There is no right or wrong answer in deciding to have an all-Mac campus, according Michael R. McPherson, associate vice president and deputy CIO of the University of Virginia. A decision to standardize on a single hardware platform would be a pragmatic choice based on the range of different devices an organization has the capability of supporting.

"The more computers your organization has, the more hardware variability you will have, even if you select a single vendor. Different models have different hardware details, and even within the lifetime of one model, there will generally be variability over time as vendors change details like graphics chipsets, disk controllers and Ethernet chipsets to keep their costs as low as possible," he told MacNewsWorld.

Each variation, even small ones, can require a different configuration of device drivers, he said. For example, too much variability decreases the advantages in having a single vendor.

"We certainly encourage our faculty, staff and students to buy from one of the small number of vendors for which we provide full support, but we believe that our scale means we wouldn't benefit all that much from a single-vendor model," said McPherson.

Operating Environment Zen

Personal preference clearly plays a role in choosing an operating system, McPherson added, noting that people are highly productive in the environment in which they're most comfortable.

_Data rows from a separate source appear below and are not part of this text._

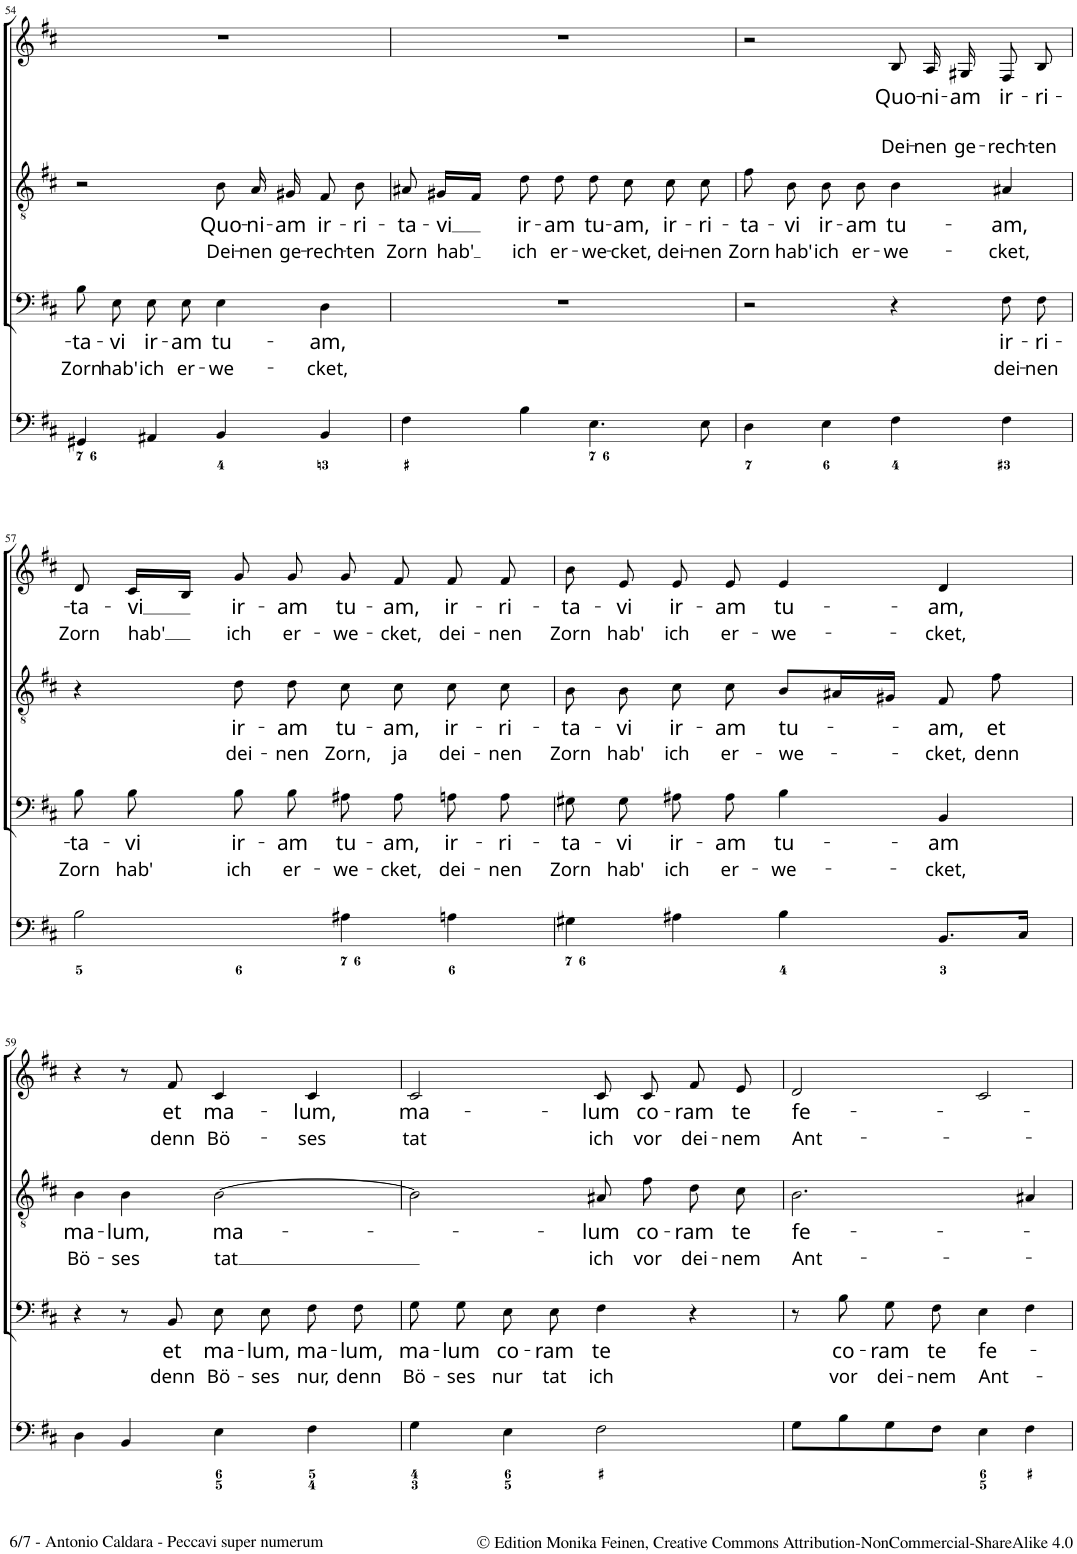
**kern	**kern	**text	**text	**kern	**text	**text	**kern	**text	**text
*part4	*part3	*part3	*part3	*part2	*part2	*part2	*part1	*part1	*part1
*staff4	*staff3	*staff3	*staff3	*staff2	*staff2	*staff2	*staff1	*staff1	*staff1
*I"ORGANO. ad libitum.	*I"BASSO.	*	*	*I"TENORE.	*	*	*I"ALTO.	*	*
!!LO:PB:g=z
*clefF4	*clefF4	*	*	*clefGv2	*	*	*clefG2	*	*
*k[f#c#]	*k[f#c#]	*	*	*k[f#c#]	*	*	*k[f#c#]	*	*
*M4/4	*M4/4	*	*	*M4/4	*	*	*M4/4	*	*
*met(c)	*met(c)	*	*	*met(c)	*	*	*met(c)	*	*
=54	=54	=54	=54	=54	=54	=54	=54	=54	=54
!	!	!LO:LY:b	!LO:LY:b	!	!	!	!	!	!
4GG#X/	8B\L	-ta-	Zorn	2r	.	.	1r	.	.
!	!	!LO:LY:b	!LO:LY:b	!	!	!	!	!	!
.	8E\J	-vi	hab'	.	.	.	.	.	.
!	!	!LO:LY:b	!LO:LY:b	!	!	!	!	!	!
4AA#X/	8E\L	ir-	ich	.	.	.	.	.	.
!	!	!LO:LY:b	!LO:LY:b	!	!	!	!	!	!
.	8E\J	-am	er-	.	.	.	.	.	.
!	!	!LO:LY:b	!LO:LY:b	!	!LO:LY:b	!LO:LY:b	!	!	!
4BB/	4E\	tu-	-we-	8B\	Quo-	Dei-	.	.	.
!	!	!	!	!	!LO:LY:b	!LO:LY:b	!	!	!
.	.	.	.	16A/	-ni-	-nen	.	.	.
!	!	!	!	!	!LO:LY:b	!LO:LY:b	!	!	!
.	.	.	.	16G#X/	-am	ge-	.	.	.
!	!	!LO:LY:b	!LO:LY:b	!	!LO:LY:b	!LO:LY:b	!	!	!
4BB/	4D\	-am,	-cket,	8F#/	ir-	-rech-	.	.	.
!	!	!	!	!	!LO:LY:b	!LO:LY:b	!	!	!
.	.	.	.	8B\	-ri-	-ten	.	.	.
=55	=55	=55	=55	=55	=55	=55	=55	=55	=55
!	!	!	!	!	!LO:LY:b	!LO:LY:b	!	!	!
4F#\	1r	.	.	8A#X/	-ta-	Zorn	1r	.	.
!	!	!	!	!	!LO:LY:b	!LO:LY:b	!	!	!
.	.	.	.	16G#X/LL	-vi	hab'	.	.	.
.	.	.	.	16F#/JJ	.	.	.	.	.
!	!	!	!	!	!LO:LY:b	!LO:LY:b	!	!	!
4B\	.	.	.	8d\	ir-	ich	.	.	.
!	!	!	!	!	!LO:LY:b	!LO:LY:b	!	!	!
.	.	.	.	8d\	-am	er-	.	.	.
!	!	!	!	!	!LO:LY:b	!LO:LY:b	!	!	!
4.E\	.	.	.	8d\	tu-	-we-	.	.	.
!	!	!	!	!	!LO:LY:b	!LO:LY:b	!	!	!
.	.	.	.	8c#\	-am,	-cket,	.	.	.
!	!	!	!	!	!LO:LY:b	!LO:LY:b	!	!	!
.	.	.	.	8c#\	ir-	dei-	.	.	.
!	!	!	!	!	!LO:LY:b	!LO:LY:b	!	!	!
8E\	.	.	.	8c#\	-ri-	-nen	.	.	.
=56	=56	=56	=56	=56	=56	=56	=56	=56	=56
!	!	!	!	!	!LO:LY:b	!LO:LY:b	!	!	!
4D\	2r	.	.	8f#\	-ta-	Zorn	2r	.	.
!	!	!	!	!	!LO:LY:b	!LO:LY:b	!	!	!
.	.	.	.	8B\	-vi	hab'	.	.	.
!	!	!	!	!	!LO:LY:b	!LO:LY:b	!	!	!
4E\	.	.	.	8B\	ir-	ich	.	.	.
!	!	!	!	!	!LO:LY:b	!LO:LY:b	!	!	!
.	.	.	.	8B\	-am	er-	.	.	.
!	!	!	!	!	!LO:LY:b	!LO:LY:b	!	!LO:LY:b	!LO:LY:b
4F#\	4r	.	.	4B\	tu-	-we-	8B/	Quo-	Dei-
!	!	!	!	!	!	!	!	!LO:LY:b	!LO:LY:b
.	.	.	.	.	.	.	16A/	-ni-	-nen
!	!	!	!	!	!	!	!	!LO:LY:b	!LO:LY:b
.	.	.	.	.	.	.	16G#X/	-am	ge-
!	!	!LO:LY:b	!LO:LY:b	!	!LO:LY:b	!LO:LY:b	!	!LO:LY:b	!LO:LY:b
4F#\	8F#\L	ir-	dei-	4A#X/	-am,	-cket,	8F#/	ir-	-rech-
!	!	!LO:LY:b	!LO:LY:b	!	!	!	!	!LO:LY:b	!LO:LY:b
.	8F#\J	-ri-	-nen	.	.	.	8B/	-ri-	-ten
!!LO:LB:g=z
=57	=57	=57	=57	=57	=57	=57	=57	=57	=57
!	!	!LO:LY:b	!LO:LY:b	!	!	!	!	!LO:LY:b	!LO:LY:b
2B\	8B\L	-ta-	Zorn	4r	.	.	8d/	-ta-	Zorn
!	!	!LO:LY:b	!LO:LY:b	!	!	!	!	!LO:LY:b	!LO:LY:b
.	8B\J	-vi	hab'	.	.	.	16c#/LL	-vi	hab'
.	.	.	.	.	.	.	16B/JJ	.	.
!	!	!LO:LY:b	!LO:LY:b	!	!LO:LY:b	!LO:LY:b	!	!LO:LY:b	!LO:LY:b
.	8B\L	ir-	ich	8d\	ir-	dei-	8g/	ir-	ich
!	!	!LO:LY:b	!LO:LY:b	!	!LO:LY:b	!LO:LY:b	!	!LO:LY:b	!LO:LY:b
.	8B\J	-am	er-	8d\	-am	-nen	8g/	-am	er-
!	!	!LO:LY:b	!LO:LY:b	!	!LO:LY:b	!LO:LY:b	!	!LO:LY:b	!LO:LY:b
4A#X\	8A#X\L	tu-	-we-	8c#\	tu-	Zorn,	8g/	tu-	-we-
!	!	!LO:LY:b	!LO:LY:b	!	!LO:LY:b	!LO:LY:b	!	!LO:LY:b	!LO:LY:b
.	8A#\J	am,	cket,	8c#\	-am,	ja	8f#/	-am,	-cket,
!	!	!LO:LY:b	!LO:LY:b	!	!LO:LY:b	!LO:LY:b	!	!LO:LY:b	!LO:LY:b
4An\	8An\L	ir-	dei-	8c#\	ir-	dei-	8f#/	ir-	dei-
!	!	!LO:LY:b	!LO:LY:b	!	!LO:LY:b	!LO:LY:b	!	!LO:LY:b	!LO:LY:b
.	8A\J	-ri-	-nen	8c#\	-ri-	-nen	8f#/	-ri-	-nen
=58	=58	=58	=58	=58	=58	=58	=58	=58	=58
!	!	!LO:LY:b	!LO:LY:b	!	!LO:LY:b	!LO:LY:b	!	!LO:LY:b	!LO:LY:b
4G#X\	8G#X\L	-ta-	Zorn	8B\	-ta-	Zorn	8b\	-ta-	Zorn
!	!	!LO:LY:b	!LO:LY:b	!	!LO:LY:b	!LO:LY:b	!	!LO:LY:b	!LO:LY:b
.	8G#\J	-vi	hab'	8B\	-vi	hab'	8e/	-vi	hab'
!	!	!LO:LY:b	!LO:LY:b	!	!LO:LY:b	!LO:LY:b	!	!LO:LY:b	!LO:LY:b
4A#X\	8A#X\L	ir-	ich	8c#\	ir-	ich	8e/	ir-	ich
!	!	!LO:LY:b	!LO:LY:b	!	!LO:LY:b	!LO:LY:b	!	!LO:LY:b	!LO:LY:b
.	8A#\J	-am	er-	8c#\	-am	er-	8e/	-am	er-
!	!	!LO:LY:b	!LO:LY:b	!	!LO:LY:b	!LO:LY:b	!	!LO:LY:b	!LO:LY:b
4B\	4B\	tu-	-we-	8B/L	tu-	-we-	4e/	tu-	-we-
.	.	.	.	16A#X/L	.	.	.	.	.
.	.	.	.	16G#X/JJ	.	.	.	.	.
!	!	!LO:LY:b	!LO:LY:b	!	!LO:LY:b	!LO:LY:b	!	!LO:LY:b	!LO:LY:b
8.BB/L	4BB/	am	cket,	8F#/	-am,	-cket,	4d/	-am,	-cket,
!	!	!	!	!	!LO:LY:b	!LO:LY:b	!	!	!
.	.	.	.	8f#\	et	denn	.	.	.
16C#/Jk	.	.	.	.	.	.	.	.	.
!!LO:LB:g=z
=59	=59	=59	=59	=59	=59	=59	=59	=59	=59
!	!	!	!	!	!LO:LY:b	!LO:LY:b	!	!	!
4D\	4r	.	.	4B\	ma-	Bö-	4r	.	.
!	!	!	!	!	!LO:LY:b	!LO:LY:b	!	!	!
4BB/	8r	.	.	4B\	-lum,	-ses	8r	.	.
!	!	!LO:LY:b	!LO:LY:b	!	!	!	!	!LO:LY:b	!LO:LY:b
.	8BB/	et	denn	.	.	.	8f#/	et	denn
!	!	!LO:LY:b	!LO:LY:b	!	!LO:LY:b	!LO:LY:b	!	!LO:LY:b	!LO:LY:b
4E\	8E\L	ma-	Bö-	[2B\	ma-	tat	4c#/	ma-	Bö-
!	!	!LO:LY:b	!LO:LY:b	!	!	!	!	!	!
.	8E\J	-lum,	-ses	.	.	.	.	.	.
!	!	!LO:LY:b	!LO:LY:b	!	!	!	!	!LO:LY:b	!LO:LY:b
4F#\	8F#\L	ma-	nur,	.	.	.	4c#/	-lum,	-ses
!	!	!LO:LY:b	!LO:LY:b	!	!	!	!	!	!
.	8F#\J	-lum,	denn	.	.	.	.	.	.
=60	=60	=60	=60	=60	=60	=60	=60	=60	=60
!	!	!LO:LY:b	!LO:LY:b	!	!	!	!	!LO:LY:b	!LO:LY:b
4G\	8G\L	ma-	Bö-	2B\]	.	.	2c#/	ma-	tat
!	!	!LO:LY:b	!LO:LY:b	!	!	!	!	!	!
.	8G\J	-lum	-ses	.	.	.	.	.	.
!	!	!LO:LY:b	!LO:LY:b	!	!	!	!	!	!
4E\	8E\L	co-	nur	.	.	.	.	.	.
!	!	!LO:LY:b	!LO:LY:b	!	!	!	!	!	!
.	8E\J	-ram	tat	.	.	.	.	.	.
!	!	!LO:LY:b	!LO:LY:b	!	!LO:LY:b	!LO:LY:b	!	!LO:LY:b	!LO:LY:b
2F#\	4F#\	te	ich	8A#X/	-lum	ich	8c#/	-lum	ich
!	!	!	!	!	!LO:LY:b	!LO:LY:b	!	!LO:LY:b	!LO:LY:b
.	.	.	.	8f#\	co-	vor	8c#/	co-	vor
!	!	!	!	!	!LO:LY:b	!LO:LY:b	!	!LO:LY:b	!LO:LY:b
.	4r	.	.	8d\	-ram	dei-	8f#/	-ram	dei-
!	!	!	!	!	!LO:LY:b	!LO:LY:b	!	!LO:LY:b	!LO:LY:b
.	.	.	.	8c#\	te	-nem	8e/	te	-nem
=61	=61	=61	=61	=61	=61	=61	=61	=61	=61
!	!	!	!	!	!LO:LY:b	!LO:LY:b	!	!LO:LY:b	!LO:LY:b
8G\L	8r	.	.	2.B\	fe-	Ant-	2d/	fe-	Ant-
!	!	!LO:LY:b	!LO:LY:b	!	!	!	!	!	!
8B\	8B\	co-	vor	.	.	.	.	.	.
!	!	!LO:LY:b	!LO:LY:b	!	!	!	!	!	!
8G\	8G\L	-ram	dei-	.	.	.	.	.	.
!	!	!LO:LY:b	!LO:LY:b	!	!	!	!	!	!
8F#\J	8F#\J	te	-nem	.	.	.	.	.	.
!	!	!LO:LY:b	!LO:LY:b	!	!	!	!	!	!
4E\	4E\	fe-	Ant-	.	.	.	2c#/	.	.
4F#\	4F#\	.	.	4A#X/	.	.	.	.	.
=	=	=	=	=	=	=	=	=	=
*-	*-	*-	*-	*-	*-	*-	*-	*-	*-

Another factor can be external constraints. For instance, a researcher involved in a collaboration with colleagues at other universities may have little choice about what operating environment to use, McPherson explained.

Finally, the number of personal and portable devices such as cell phones, PDAs and home computers and the like probably already exceeds the number of university-owned computers, and the demand for providing services on those devices grows daily, he said.

"In my experience, for a complex research organization, standardization is an ideal that can't be achieved in practice," McPherson concluded.